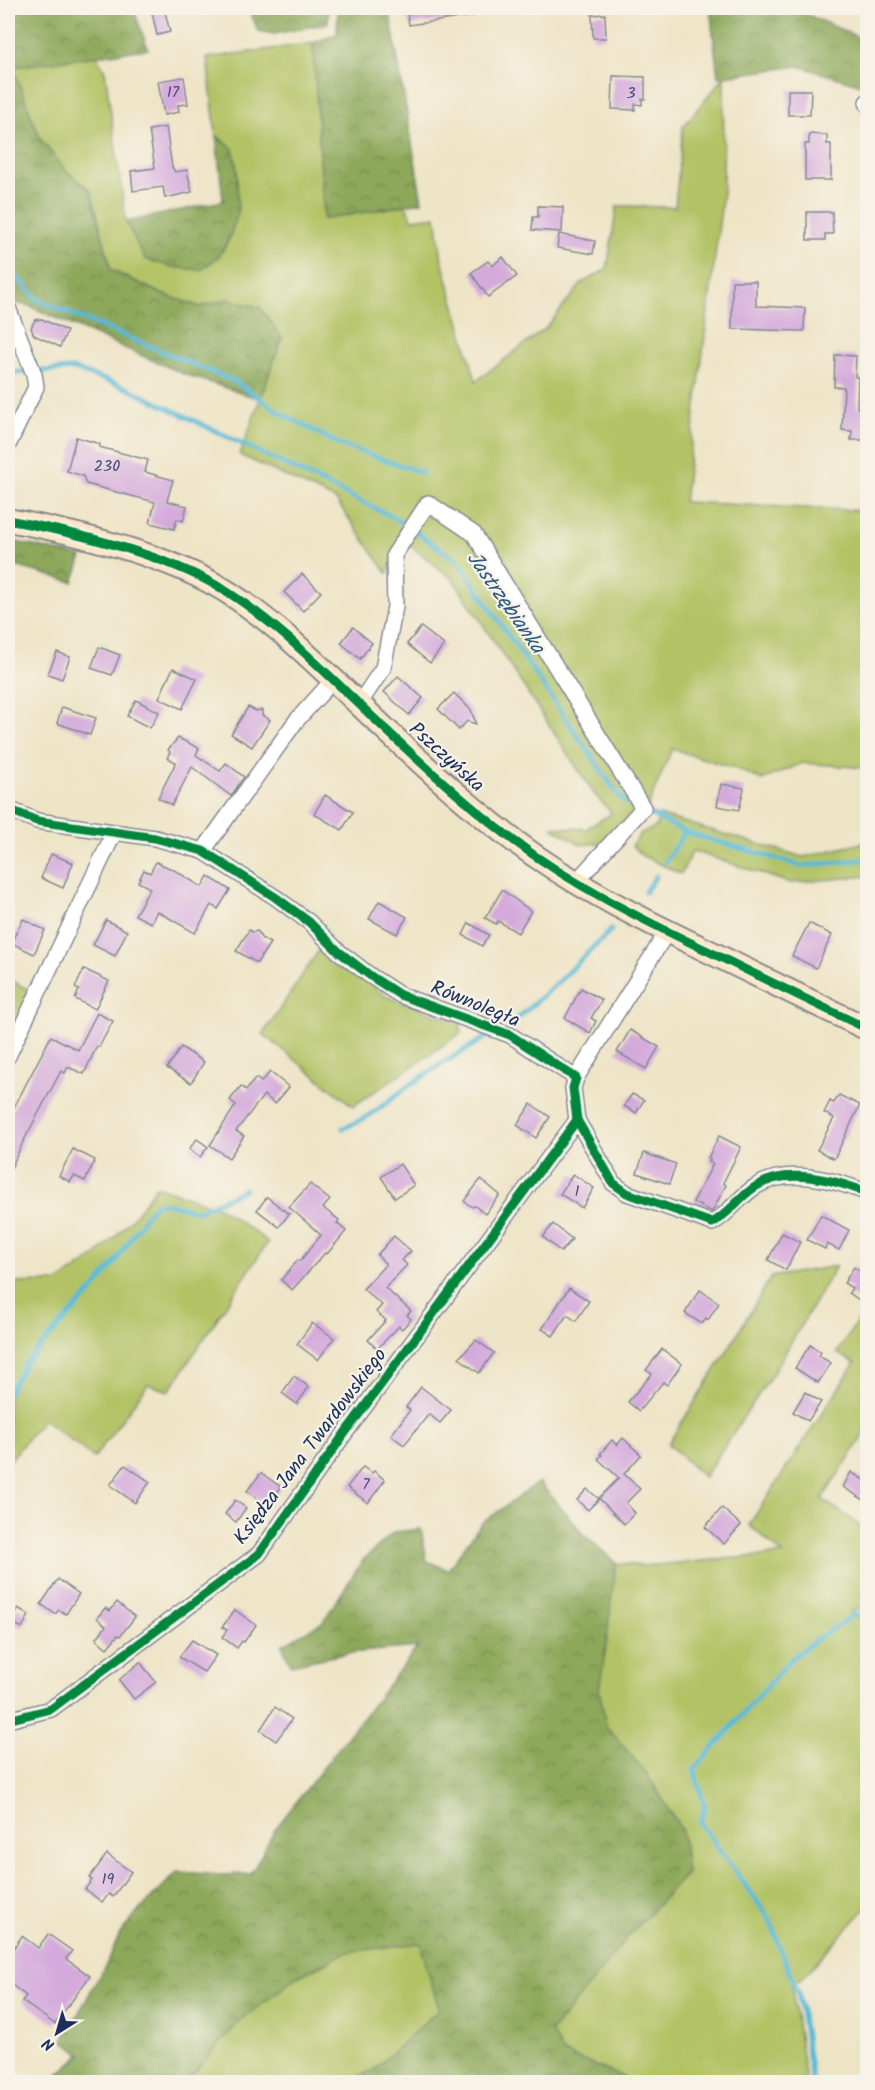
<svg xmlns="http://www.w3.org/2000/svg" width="875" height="2090" font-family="Kalam,sans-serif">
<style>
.green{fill:#b2c265;stroke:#667862;stroke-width:1.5}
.forest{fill:url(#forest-crowns);stroke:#546c5c;stroke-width:1.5}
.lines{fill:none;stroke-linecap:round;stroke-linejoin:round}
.stream{stroke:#58bad6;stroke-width:5}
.building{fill:#d4aadc}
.street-casing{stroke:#848a92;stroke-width:18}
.secondary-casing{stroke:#848a92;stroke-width:26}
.street{stroke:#fff;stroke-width:15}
.secondary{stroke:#fde5c5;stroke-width:22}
.cycleway-casing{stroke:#f7f3e8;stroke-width:13}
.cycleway{stroke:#00873e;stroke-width:9}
.labels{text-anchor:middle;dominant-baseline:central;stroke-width:4.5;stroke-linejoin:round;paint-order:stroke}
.number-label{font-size:16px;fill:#494e7e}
.street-label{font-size:20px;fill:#1b2f5e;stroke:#f7f3e8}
.water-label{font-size:21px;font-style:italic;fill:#2d5982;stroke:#f7f3e8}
</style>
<defs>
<pattern id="forest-crowns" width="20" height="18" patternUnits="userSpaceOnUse" patternTransform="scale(1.5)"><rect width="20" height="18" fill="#8da85a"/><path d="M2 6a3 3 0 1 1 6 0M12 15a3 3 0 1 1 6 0" fill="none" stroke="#72894e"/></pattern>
</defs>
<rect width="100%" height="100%" fill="#f7f3e8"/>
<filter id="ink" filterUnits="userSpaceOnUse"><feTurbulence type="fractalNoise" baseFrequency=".0167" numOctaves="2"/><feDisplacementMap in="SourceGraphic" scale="12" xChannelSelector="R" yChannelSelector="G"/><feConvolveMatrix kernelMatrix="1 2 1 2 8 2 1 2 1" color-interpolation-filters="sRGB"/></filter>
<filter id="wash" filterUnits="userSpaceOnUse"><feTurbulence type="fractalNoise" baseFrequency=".008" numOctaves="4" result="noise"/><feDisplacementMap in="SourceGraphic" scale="24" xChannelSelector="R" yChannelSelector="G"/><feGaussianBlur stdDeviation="1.35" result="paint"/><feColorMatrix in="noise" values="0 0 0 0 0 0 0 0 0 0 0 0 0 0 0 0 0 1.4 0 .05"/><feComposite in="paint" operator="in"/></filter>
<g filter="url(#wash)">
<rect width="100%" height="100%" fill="#eee4c6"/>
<g class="green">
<path d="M313,43L324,219L406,205L412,219L436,216L442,261L476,381L546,328L582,283L607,269L617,206L675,207L683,127L724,77L723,192L684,502L867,511V768L803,763L762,780L737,769L672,749L646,811L603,842L581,845L552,827L586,829L612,813L595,795L453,579L403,540L387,573L336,500L240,455L282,338L228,299L200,307L162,294L111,270L91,191L65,170L40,139L12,67L97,56L105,71L126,222L201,270C212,261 224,252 229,239C235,222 240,167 233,151C230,145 221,140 216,135L207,58Z"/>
<path d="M659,815L803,857L867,842V876L790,883L693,851L681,874L643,856L632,846L641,833L656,827Z"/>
<path d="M323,944L385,996L461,1023V1033L353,1106L263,1034Z"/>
<path d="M8,979L33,992L8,1038Z"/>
<path d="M156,1186L220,1208L268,1242L169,1391L148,1384L94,1458L43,1419L8,1463V1283L58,1282L95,1256L118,1234L136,1214Z"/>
<path d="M836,1266L773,1373L704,1477L668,1444L726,1353L771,1277Z"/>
<path d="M867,1306V1430L822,1499L867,1530V1614L859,1608L850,1612L867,1628V1907L800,1980L791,1983L806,2082H49L128,2012L239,1889L539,1482L583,1534L616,1563L642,1566L783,1554L749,1525L855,1363L837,1353Z"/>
</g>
<g class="forest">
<path d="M8,8H133L148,49L13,67L40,139L65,170L91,191L111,270L162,294L200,307L228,299L261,308L282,338L260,399L184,374L27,305L8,302Z"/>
<path d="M249,8H328V23L274,34L258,31Z"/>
<path d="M338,8H389L422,202L324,219L313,43L337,34Z"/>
<path d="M710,8H792L858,37H867V87L799,66L718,77Z"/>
<path d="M216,135L233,149L237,170L238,213L229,239L218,257L201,270L172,267L145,259L126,222L223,201Z"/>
<path d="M8,540L82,557L73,582L8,564Z"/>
<path d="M539,1482L583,1534L616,1563L605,1653L599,1689L606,1726L647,1774L682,1831L687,1873L626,1939L551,2032L563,2053L623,2077L628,2082H348L375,2069L439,2009L420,1943L347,1952L297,1977L240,2021L186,2082H49L81,2055L63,2040L108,1961L120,1934L134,1916L177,1872L222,1875L251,1874L276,1828L418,1647L348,1653L291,1665L282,1645L323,1622L363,1560L394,1532L421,1529L427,1561L448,1570L481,1524Z"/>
</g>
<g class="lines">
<g class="stream">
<path d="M8,267L38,300L236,382L282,414L341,445L423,473"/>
<path d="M8,373L74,369L127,388L393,517L457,560L621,799L685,832L801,866L868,859"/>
<path d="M665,862L685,832"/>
<path d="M645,892L656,876"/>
<path d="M511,1024L558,982L611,930"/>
<path d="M343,1128C369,1119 384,1104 406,1088C433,1069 461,1052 490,1035"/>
<path d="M8,1393L26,1362L93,1290L114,1264L148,1212L156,1204L166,1203L198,1211L245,1189"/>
<path d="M812,2082L799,1997L769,1918L700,1823L705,1806L694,1770L792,1658L820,1637L857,1613L868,1621"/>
</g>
</g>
<g id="blocks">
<g class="building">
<path d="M151,8H164L170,32L157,35Z"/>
<path d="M406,8H472L473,16L409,25Z"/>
<path d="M605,14L606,38H593L592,15Z"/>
<path d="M613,76L645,77V99H642V105L635,104V110L612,109Z"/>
<path d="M184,77L188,104L178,105L179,112L164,115L158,81Z"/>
<path d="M788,90H811L810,115H788Z"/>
<path d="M166,127L172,167L175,172L187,170L192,192L165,198L163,187L133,191L131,171L155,168L149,130Z"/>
<path d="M809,134L827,135V144H831V180H805V144H809Z"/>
<path d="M538,206L563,207L562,232L532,230L533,217H538Z"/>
<path d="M807,212H832L833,234H825V240H807Z"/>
<path d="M559,234L595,241L593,254L557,248Z"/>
<path d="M503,257L517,276L488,297L471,273L488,261L492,266Z"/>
<path d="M732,281H756V306L805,308L804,331L732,329Z"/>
<path d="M42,319L67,331L60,347L34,335L31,328L35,320Z"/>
<path d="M835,355L856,356L855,377H858L857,408H867V440H851L852,431L842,430L844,387H834Z"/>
<path d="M76,437L100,444L99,447L148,460L145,472L173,480L167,501L187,506L183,521L177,519L174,529L150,523L155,502L86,484L83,476L67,471Z"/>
<path d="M302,574L321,592L303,611L284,592Z"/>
<path d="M353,627L372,643L360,659L341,643Z"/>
<path d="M421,627L444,645L430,663L407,644Z"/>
<path d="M99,647L120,655L112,675L91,668Z"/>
<path d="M57,652L70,657L62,679L48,674Z"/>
<path d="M173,668L197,679L182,709L159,698Z"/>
<path d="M398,676L423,698L409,715L384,692Z"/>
<path d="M454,693L471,710L476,724L467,721L459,730L438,709Z"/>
<path d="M136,700L159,712L150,728L127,716Z"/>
<path d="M62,707L96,718L90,735L57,723Z"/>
<path d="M248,707L256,711L262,710V715L270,720L252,747L231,734Z"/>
<path d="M178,738L199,748L196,755L220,771L226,763L244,777L231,796L192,767L172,805L158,798L176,762L167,758L170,752L168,750Z"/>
<path d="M721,784L744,788L739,810L717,806Z"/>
<path d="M325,795L353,812L342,830L314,814Z"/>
<path d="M51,854L73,863L63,888L41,878Z"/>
<path d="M156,862L174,870L202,887L208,876L230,890L218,909L211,905L195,933L157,911L151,923L135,915L150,888L138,882L144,870L150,873Z"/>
<path d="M502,890L531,911L518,933L498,921L496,924L485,918Z"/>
<path d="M379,901L407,917L397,934L369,919Z"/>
<path d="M23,919L45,930L34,954L11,943Z"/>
<path d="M106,920L127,931L115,956L93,945Z"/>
<path d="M469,923L489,935L482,946L463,935Z"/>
<path d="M809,923L832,935L816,968L792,956Z"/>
<path d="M249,930L252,932L258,931L261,938L270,943L257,963L236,951Z"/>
<path d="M84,969L109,981L95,1009L75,999L79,990L75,988Z"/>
<path d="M581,988L602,1000L591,1018L596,1021L590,1033L565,1018Z"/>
<path d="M97,1013L113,1021L99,1047L97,1046L84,1074L68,1067L65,1073L61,1071L22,1144L8,1175V1119L51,1036L78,1050Z"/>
<path d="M630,1030L659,1047L646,1069L617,1052Z"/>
<path d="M181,1047L204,1062L191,1083L167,1068Z"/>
<path d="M270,1072L289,1087L275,1104L264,1095L236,1131L244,1136L229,1158L210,1145L236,1105L230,1100L241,1086L246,1090L256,1078L261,1082Z"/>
<path d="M632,1094L644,1100L636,1113L624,1106Z"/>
<path d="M839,1095L860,1105L834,1159L817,1150L834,1118L824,1113L830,1101L834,1103Z"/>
<path d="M531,1104L550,1117L536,1138L517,1125Z"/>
<path d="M719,1136L741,1147L723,1183L726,1185L712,1212L693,1202L713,1164L709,1162L710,1159L708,1158Z"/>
<path d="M197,1139L208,1147L200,1157L189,1149Z"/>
<path d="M73,1149L95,1160L85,1181L74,1176L70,1182L59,1176Z"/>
<path d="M644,1153L676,1164L669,1184L637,1173Z"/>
<path d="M400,1164L414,1185L395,1198L381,1177Z"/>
<path d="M573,1174L594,1188L582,1208L560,1194Z"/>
<path d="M481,1179L500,1195L485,1214L475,1206L472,1207L464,1201Z"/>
<path d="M310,1184L330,1200L323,1208L339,1220L337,1223L346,1231L327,1254L325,1253L292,1290L281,1280L298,1260L300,1261L321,1235L289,1207Z"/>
<path d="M267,1197L289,1214L279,1227L257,1210Z"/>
<path d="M821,1215L849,1230L839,1250L827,1244L825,1249L807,1240Z"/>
<path d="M553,1224L572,1239L561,1252L543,1237Z"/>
<path d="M782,1233L800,1242L786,1270L768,1260Z"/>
<path d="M394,1236L411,1251L402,1260L407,1265L385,1288L411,1311L407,1315L411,1319L402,1329L399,1326L377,1349L368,1340L386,1320L376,1312L382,1305L363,1289L386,1264L377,1255Z"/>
<path d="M854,1267L867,1276V1305L849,1293L852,1288L844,1283Z"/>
<path d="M569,1288L589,1301L576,1321L567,1315L553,1336L542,1329Z"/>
<path d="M700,1290L719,1303L708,1320L706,1318L702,1324L685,1313Z"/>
<path d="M312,1323L334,1338L318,1360L297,1344Z"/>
<path d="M476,1340L494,1353L479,1373L459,1358Z"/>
<path d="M810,1345L821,1352L819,1356L831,1363L818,1383L795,1368Z"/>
<path d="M662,1349L682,1364L667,1385L663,1382L639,1411L628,1402L652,1374L646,1370Z"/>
<path d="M294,1376L309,1387L297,1404L282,1393Z"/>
<path d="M421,1387L451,1410L440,1423L429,1414L404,1445L391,1435L410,1410L406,1407Z"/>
<path d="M805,1392L821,1402L808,1421L793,1412Z"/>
<path d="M623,1438L641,1455L624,1474L640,1489L626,1503L635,1513L624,1524L599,1498L619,1478L598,1459L602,1455L600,1454L612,1440L617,1445Z"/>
<path d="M125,1465L150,1482L135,1503L110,1485Z"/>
<path d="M363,1467L372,1473L374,1471L385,1480L368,1503L347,1487Z"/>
<path d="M851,1472L867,1482V1502L843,1487Z"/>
<path d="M261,1473L281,1487L268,1506L247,1491Z"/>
<path d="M587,1489L599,1499L588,1510L577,1500Z"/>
<path d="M235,1500L246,1508L236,1522L225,1514Z"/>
<path d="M722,1508L741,1525L724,1544L705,1527Z"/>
<path d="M58,1579L79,1594L66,1614L59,1610L55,1614L41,1604Z"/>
<path d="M117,1602L135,1617L120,1636L118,1635L107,1648L96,1639L106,1626L97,1618L105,1608L110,1611Z"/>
<path d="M18,1608L29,1615L22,1628L10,1621Z"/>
<path d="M235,1610L256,1625L244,1642L242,1641L237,1648L222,1637L227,1630L222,1627Z"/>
<path d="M192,1640L216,1655L204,1672L179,1657Z"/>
<path d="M140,1662L156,1682L134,1699L119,1680Z"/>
<path d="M275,1707L292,1719L276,1741L260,1730Z"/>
<path d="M107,1854L131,1872L113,1897L109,1894L102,1902L85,1889L92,1880L89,1878Z"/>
<path d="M48,1934L72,1951L66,1959L90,1976L55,2024L22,2001L26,1996L8,1982V1956L22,1936L38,1948Z"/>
</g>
</g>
</g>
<g filter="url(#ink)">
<use href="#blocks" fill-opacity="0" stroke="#848a92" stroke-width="1.5"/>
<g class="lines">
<g class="street-casing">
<g id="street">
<path d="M867,102L868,105"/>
<path d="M8,308L34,374L36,387L8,445"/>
<path d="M359,704L383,668L395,607L394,555L428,503L474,534L643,808L575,883"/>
<path d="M8,809L37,821L155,838L203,851L275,897L309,922L338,951L372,977L400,995L510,1035L576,1078L573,1088L577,1120L613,1183L627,1193L712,1223C729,1214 739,1197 755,1187C787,1166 835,1180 868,1193"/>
<path d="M203,851L296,721L334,679"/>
<path d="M8,1056L114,833"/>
<path d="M576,1078L667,932"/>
<path d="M8,1720L51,1709L259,1554L345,1433L577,1120"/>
</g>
</g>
<g class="secondary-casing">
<path id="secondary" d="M8,520C77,533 170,555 229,593C277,624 319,666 360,705C409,752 459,799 513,840C574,886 643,920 712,953C764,979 816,1004 868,1029"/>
</g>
<use href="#street" class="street"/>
<use href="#secondary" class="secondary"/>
<g class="cycleway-casing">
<g id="cycleway">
<path d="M8,520C77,533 170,555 229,593C277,624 319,666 360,705C409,752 459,799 513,840C574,886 643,920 712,953C764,979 816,1004 868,1029"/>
<path d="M8,809L37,821L155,838L203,851L275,897L309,922L338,951L372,977L400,995L510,1035L576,1078L573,1088L577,1120L613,1183L627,1193L712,1223C729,1214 739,1197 755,1187C787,1166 835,1180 868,1193"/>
<path d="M8,1720L51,1709L259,1554L345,1433L577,1120"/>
</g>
</g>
<use href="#cycleway" class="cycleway"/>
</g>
</g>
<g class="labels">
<g class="number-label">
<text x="173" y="92">17</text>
<text x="631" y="93">3</text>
<text x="107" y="466">230</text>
<text x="577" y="1191">1</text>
<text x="366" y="1484">7</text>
<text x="108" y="1879">19</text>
</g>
<g class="street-label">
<text transform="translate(446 758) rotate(42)">Pszczyńska</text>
<text transform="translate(475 1005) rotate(22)">Równoległa</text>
<text transform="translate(311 1447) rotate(-53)">Księdza Jana Twardowskiego</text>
</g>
<g class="water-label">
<text transform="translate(505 603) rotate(55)">Jastrzębianka</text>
</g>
</g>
<rect width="875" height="2090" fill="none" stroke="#f7f3e8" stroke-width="30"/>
<g transform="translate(57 2033) rotate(217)" stroke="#f7f3e8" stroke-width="4.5" paint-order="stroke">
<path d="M0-4.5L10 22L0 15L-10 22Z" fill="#1b2f5e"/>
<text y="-9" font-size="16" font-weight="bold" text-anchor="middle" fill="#1b2f5e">N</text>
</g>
</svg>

#####

- Goal of the exercise -
Filter the records for the word "fractalNoise" and show every line that has it.

- Response to the task -
<filter id="ink" filterUnits="userSpaceOnUse"><feTurbulence type="fractalNoise" baseFrequency=".0167" numOctaves="2"/><feDisplacementMap in="SourceGraphic" scale="12" xChannelSelector="R" yChannelSelector="G"/><feConvolveMatrix kernelMatrix="1 2 1 2 8 2 1 2 1" color-interpolation-filters="sRGB"/></filter>
<filter id="wash" filterUnits="userSpaceOnUse"><feTurbulence type="fractalNoise" baseFrequency=".008" numOctaves="4" result="noise"/><feDisplacementMap in="SourceGraphic" scale="24" xChannelSelector="R" yChannelSelector="G"/><feGaussianBlur stdDeviation="1.35" result="paint"/><feColorMatrix in="noise" values="0 0 0 0 0 0 0 0 0 0 0 0 0 0 0 0 0 1.4 0 .05"/><feComposite in="paint" operator="in"/></filter>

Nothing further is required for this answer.